In China, where the COVID-19 was detected for the first time at the end of 2019, there has been a resurgence of the pandemic since the beginning of the year, due to the omicron variant, which forced the confinement of entire cities, starting with the most populous, Shanghai.
Within the set of measures that make up the strategy “COVID zero” from the Chinese authorities, there is general disinfection.
In videos posted on social media, employees dressed in protective suits can be seen spraying apartments whose residents have been sent to quarantine centers but have had to hand over their home keys to authorities first.
Furniture, clothes, food. Nothing gets rid of being sprayed with these disinfectant microdroplets.
In public spaces, sidewalks, building facades and parks are disinfected.
But, in the opinion of the experts consulted by AFP, these efforts are practically in vain in the face of a virus that spreads through the air when you cough or sneeze.
“It is not necessary to disinfect in this massive way because infection from contact with contaminated surfaces is not an important route of transmission,” said Yanzhong Huang, a public health expert at the Council on Foreign Relations in New York.
But these opinions do not intimidate the “dabai”, which in Chinese means “great whites”, as the employees who carry out this cleaning task are called, whose protective suits are white.
Shanghai, where a confinement has prevailed since the beginning of April, disinfected some 13,000 residential complexes until May 2, that is, 140 million square meters, explains a municipal official, Liu Duo.
“Unseen Enemy”
The strategy “COVID zero” adopted by the communist regime has a high economic cost, violates certain individual freedoms and is increasingly questioned in Shanghai, where the inhabitants say they do not see the light at the end of the tunnel.
And these disinfections increase discontent. A city resident, who asked that his name not be released, told AFP that his house had been disinfected twice after he returned from quarantine.
Each time, his family had to wait outside for an hour.
Experts wonder what these measures are for, since although the virus can be transmitted in some cases by contaminated surfaces, “it does not survive long outside the human body,” says Huang.

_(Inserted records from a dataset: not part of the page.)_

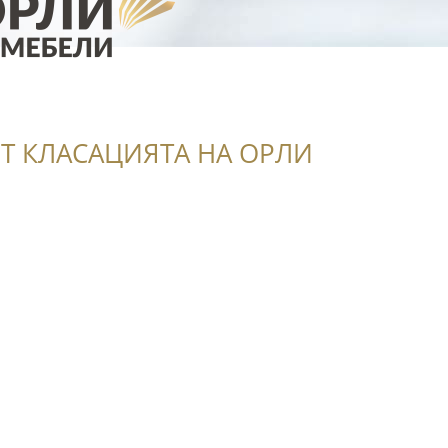
Т КЛАСАЦИЯТА НА ОРЛИ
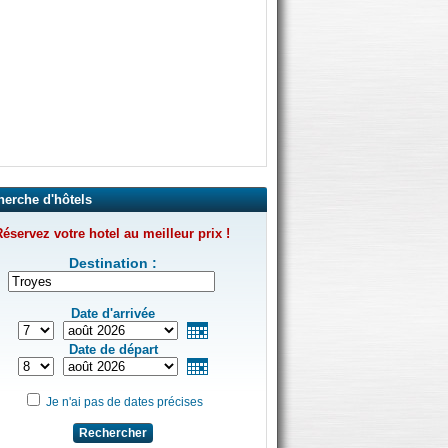
herche d'hôtels
éservez votre hotel au meilleur prix !
Destination :
Date d'arrivée
Date de départ
Je n'ai pas de dates précises
Rechercher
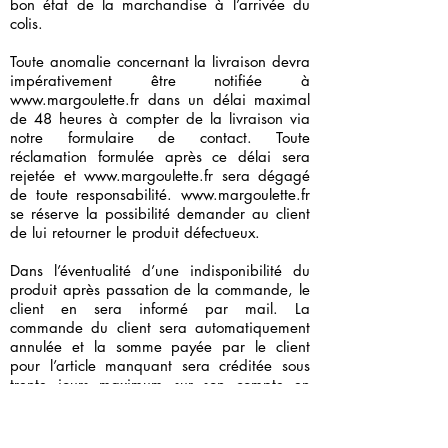
bon état de la marchandise à l’arrivée du
colis.
Toute anomalie concernant la livraison devra
impérativement être notifiée à
www.margoulette.fr
dans un délai maximal
de 48 heures à compter de la livraison via
notre formulaire de contact. Toute
réclamation formulée après ce délai sera
rejetée et
www.margoulette.fr
sera dégagé
de toute responsabilité.
www.margoulette.fr
se réserve la possibilité demander au client
de lui retourner le produit défectueux.
Dans l’éventualité d’une indisponibilité du
produit après passation de la commande, le
client en sera informé par mail. La
commande du client sera automatiquement
annulée et la somme payée par le client
pour l’article manquant sera créditée sous
trente jours maximum sur son compte en
banque.
Le client devra formuler auprès du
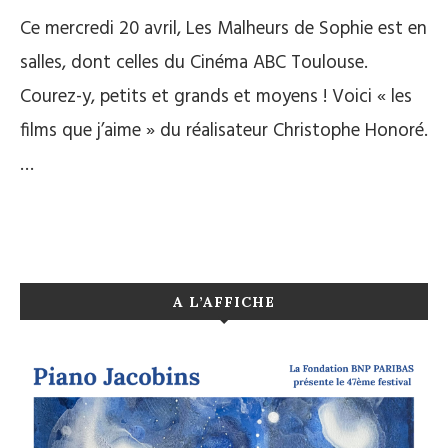
Ce mercredi 20 avril, Les Malheurs de Sophie est en
salles, dont celles du Cinéma ABC Toulouse.
Courez-y, petits et grands et moyens ! Voici « les
films que j’aime » du réalisateur Christophe Honoré.
…
A L’AFFICHE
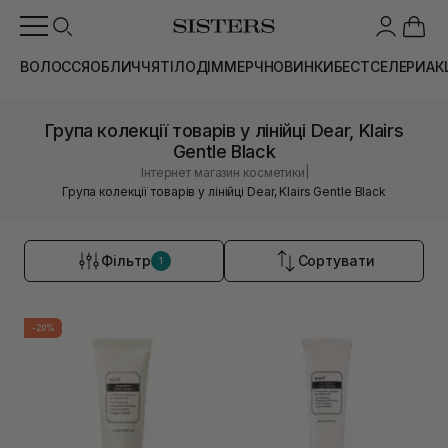
ВОЛОССЯ
ОБЛИЧЧЯ
ТІЛО
ДІМ
МЕРЧ
НОВИНКИ
БЕСТСЕЛЕРИ
АК
Група колекції товарів у лінійці Dear, Klairs
Gentle Black
|
Інтернет магазин косметики
Група колекції товарів у лінійці Dear, Klairs Gentle Black
Фільтр
Сортувати
1
-20%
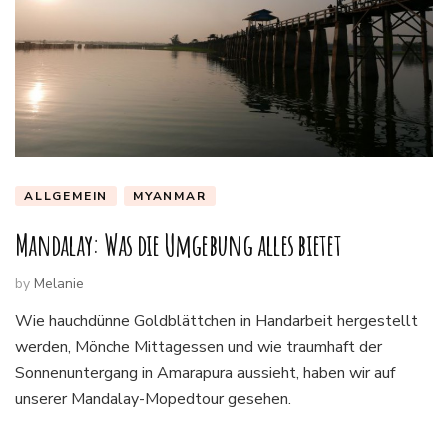
ALLGEMEIN
MYANMAR
Mandalay: Was die Umgebung alles bietet
by
Melanie
Wie hauchdünne Goldblättchen in Handarbeit hergestellt
werden, Mönche Mittagessen und wie traumhaft der
Sonnenuntergang in Amarapura aussieht, haben wir auf
unserer Mandalay-Mopedtour gesehen.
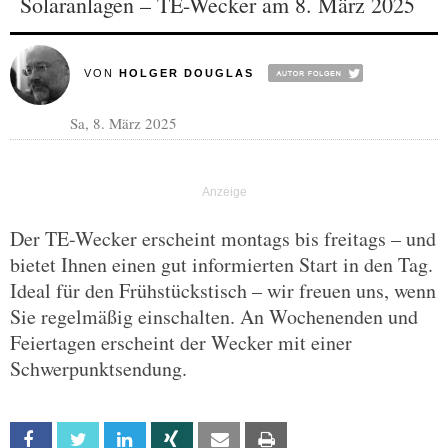
Solaranlagen – TE-Wecker am 8. März 2025
VON
HOLGER DOUGLAS
Sa, 8. März 2025
Der TE-Wecker erscheint montags bis freitags – und
bietet Ihnen einen gut informierten Start in den Tag.
Ideal für den Frühstückstisch – wir freuen uns, wenn
Sie regelmäßig einschalten. An Wochenenden und
Feiertagen erscheint der Wecker mit einer
Schwerpunktsendung.
Facebook
Twitter
Linkedin
Xing
Email
Print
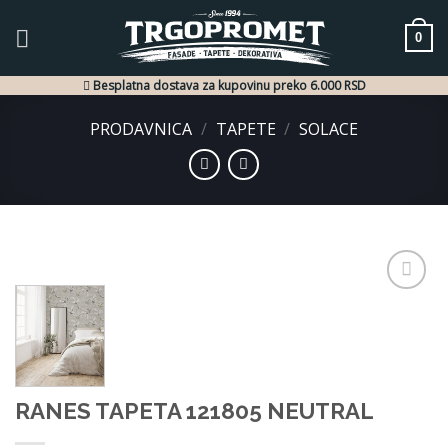
Skip
to
0
content
Besplatna dostava za kupovinu preko 6.000 RSD
PRODAVNICA
/
TAPETE
/
SOLACE
Dodaj
u listu
želja
RANES TAPETA 121805 NEUTRAL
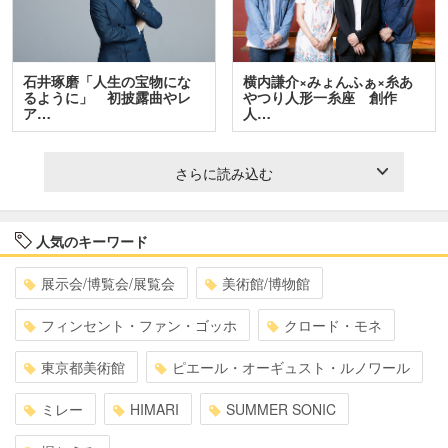
石井琢磨「人生の宝物にな
横内謙介×みょんふぁ×糸あ
るように」 初披露曲やレ
やつり人形一糸座 創作
ア…
人…
さらに読み込む
人気のキーワード
展示会/博覧会/展覧会
美術館/博物館
フィンセント・ファン・ゴッホ
クロード・モネ
東京都美術館
ピエール・オーギュスト・ルノワール
ミレー
HIMARI
SUMMER SONIC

However, “disproportionate use of chemicals such as chlorine can have a negative impact on health and the environment,” it adds.
For infection expert Leong Hoe Nam, from Mount Elizabeth Ninth Hospital in Singapore, disinfection of public spaces “has no reason to be.”
But China boasts of having limited deaths from coronavirus so far, compared to the catastrophe registered in Western countries. The communist regime sees in these figures the positive effect of its authoritarian model.
Furthermore, according to Leong, disinfecting houses and public places could also have political reasons.
“It is a very visual act that pleases the senior officials” even if it does not reduce the circulation of the virus, he estimates.
The images also show citizens the government’s determination to stamp out the virus, Yanzhong Huang stressed.
“It shows an image of a heroic battle against an invisible enemy,” summarizes the expert.